Faltava pouco para o show começar. Bruna fazia parte da plateia, formada por uma grande parcela de jovens no corpo e na alma. Eram todos pra lá de admiradores da glorificada banda internacional, louvado seja Deus. Sua identificação com a mensagem das letras era imediata. É que a maioria dos integrantes tinha a mesma faixa etária. Como se não bastasse, cantavam melodias que falavam da realidade naquela etapa da vida nesse mundo que parece ter dado errado.

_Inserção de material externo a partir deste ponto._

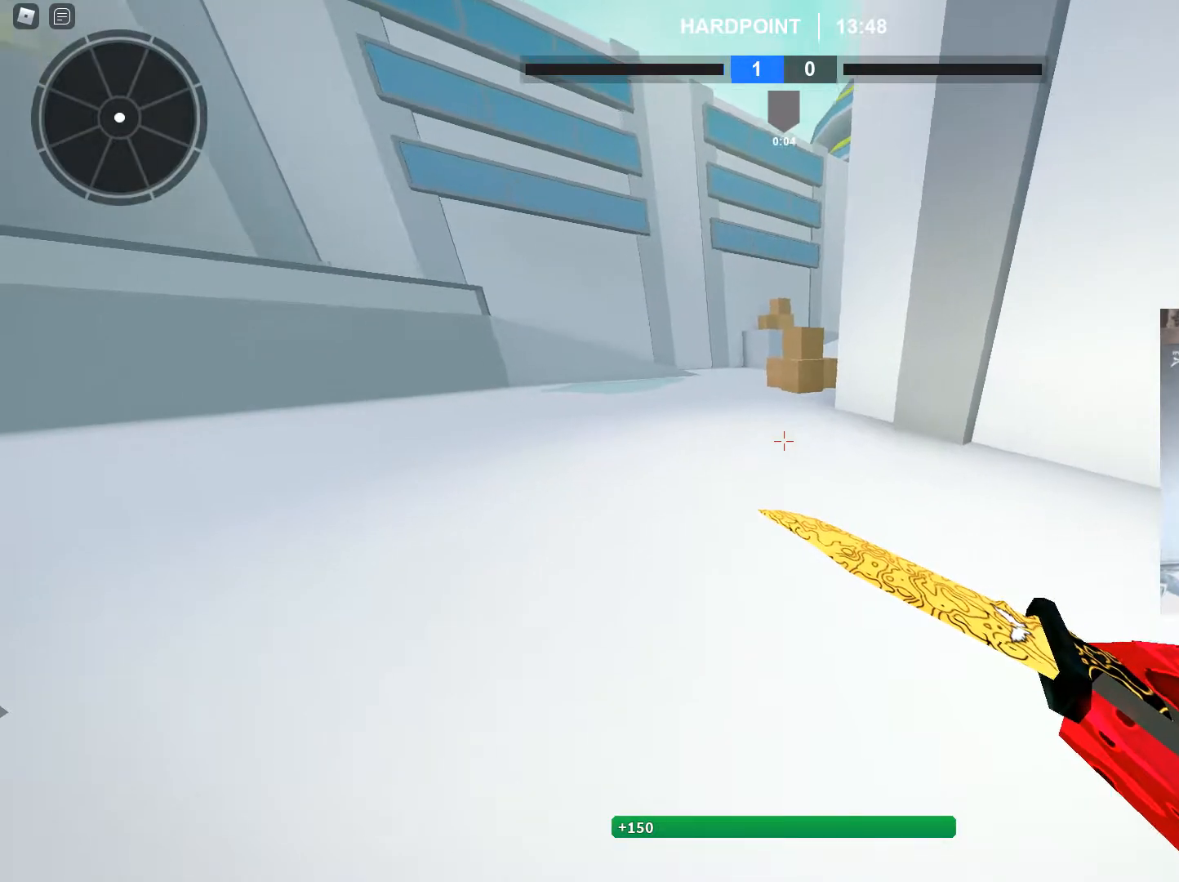
{"keys": ["a", "w"], "mouse": [], "events": [[367, "w", "down"], [400, "a", "down"]]}
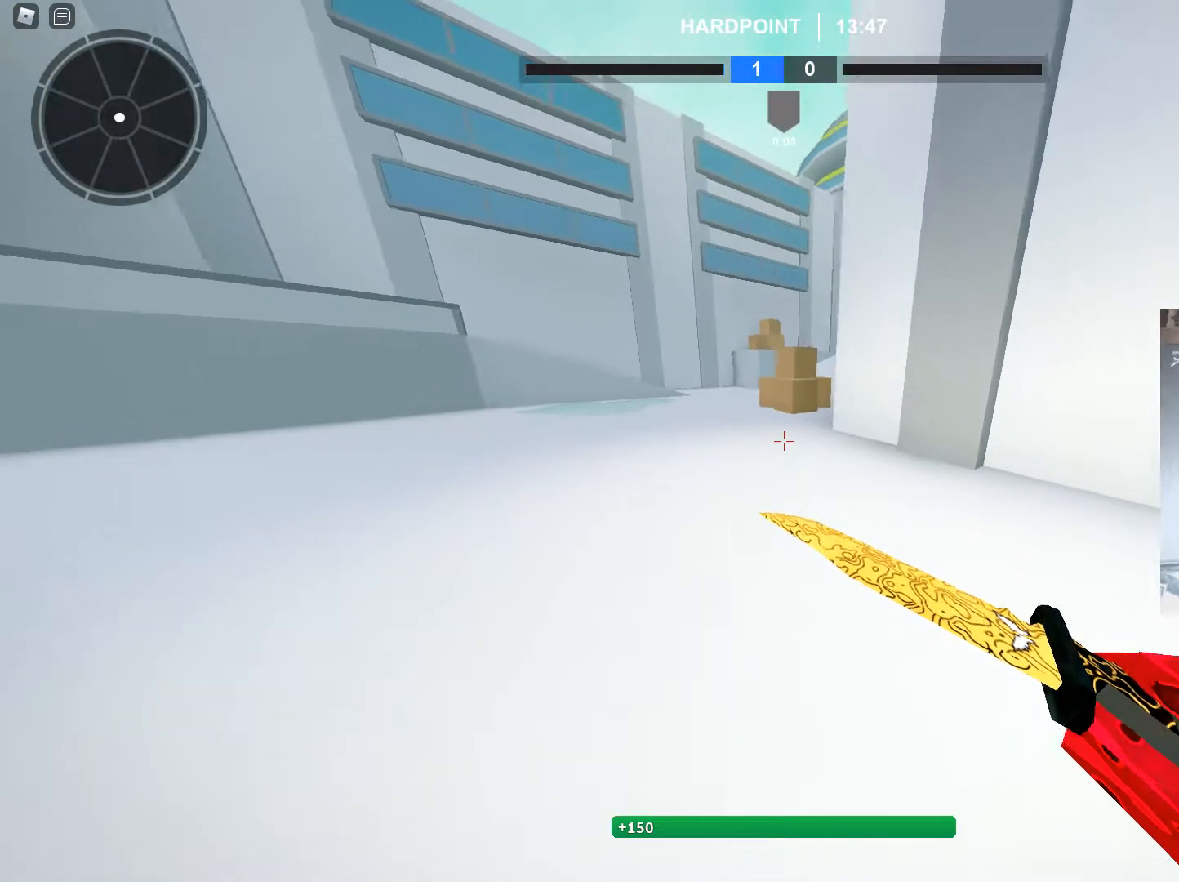
{"keys": ["w"], "mouse": [], "events": [[100, "a", "up"], [184, "tab", "down"], [334, "tab", "up"]]}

A noite era paciente e não tinha horários a cumprir. Às 4 da manhã poderia continuar sendo o período noturno, com muita festa pela frente – era tudo uma questão de preferência do distinto público.

Dentro de uma camiseta básica, impressa com a logomarca de uma grife americana, e sentada numa prosaica mesa redonda com amigos, a dentista saboreava uma fatia de torta de iogurte coberta com uma deliciosa calda de morango. Lentamente descobria o gosto de paraíso terrestre e se dava conta de que ele estava bem ali, na ponta da colher. Para acompanhar, tomava suco de mamão e leite condensado. Experimentava a sensação escandalosa de acolher cada gota daquele líquido reconfortante, que até deixava indeciso o calor e sem saber onde enfiar a cara.

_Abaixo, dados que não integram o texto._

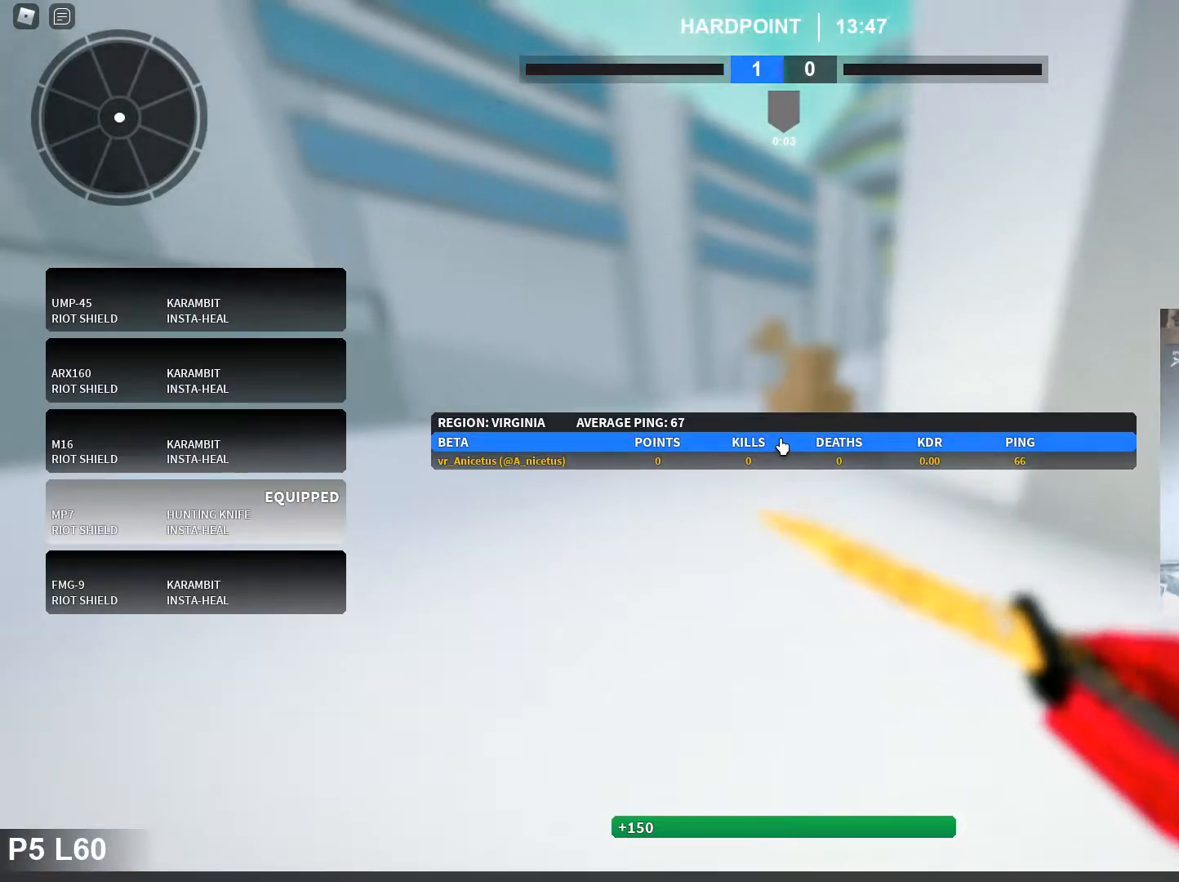
{"keys": [], "mouse": [], "events": [[150, "tab", "down"], [250, "tab", "up"], [350, "w", "up"]]}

Algumas moscas passeavam por aquele cenário decorado com gaiolas sem porta, que contracenavam com um grande aparato tecnológico. Não se sabe ao certo se elas eram fãs do grupo. Verdade é que sequer compraram ingressos e, num piscar de olhos, estavam lá dentro, reservando-se de maneira arrogante o direito de escolher o melhor lugar e até mesmo o cardápio.

E o que era o melhor lugar, o melhor prato? Para uma delas, um pedaço de torta e, de quebra, um copo de suco de mamão, sobretudo um que se escondia ao misturar-se com aquela substância leitosa e doce. De preferência, um que estivesse bem próximo da sua gula ancestral. De preferência, um que estivesse em mãos distraídas e sob um par de olhos ocupados com outras coisas bem longe dali.

De repente, não mais que de repente, como diz a poesia, a mosca intrusa tomou a decisão: sem pensar duas vezes, avançaria contra aquele doce meio esquecido e, depois, mergulharia no copo, como se participasse de uma Olimpíada sem pressa.

Ela também adorou aquela torta, inédita no seu aroma e paladar. Gostou tanto que resolveu pegar garfo e faca para que todo o serviço ficasse completo, respeitando as regras mais exigentes de etiqueta. Era como se também ela sentisse que o paraíso terrestre existe e pode ser encontrado em alguns alimentos, um pouco mais naquela torta e no suco.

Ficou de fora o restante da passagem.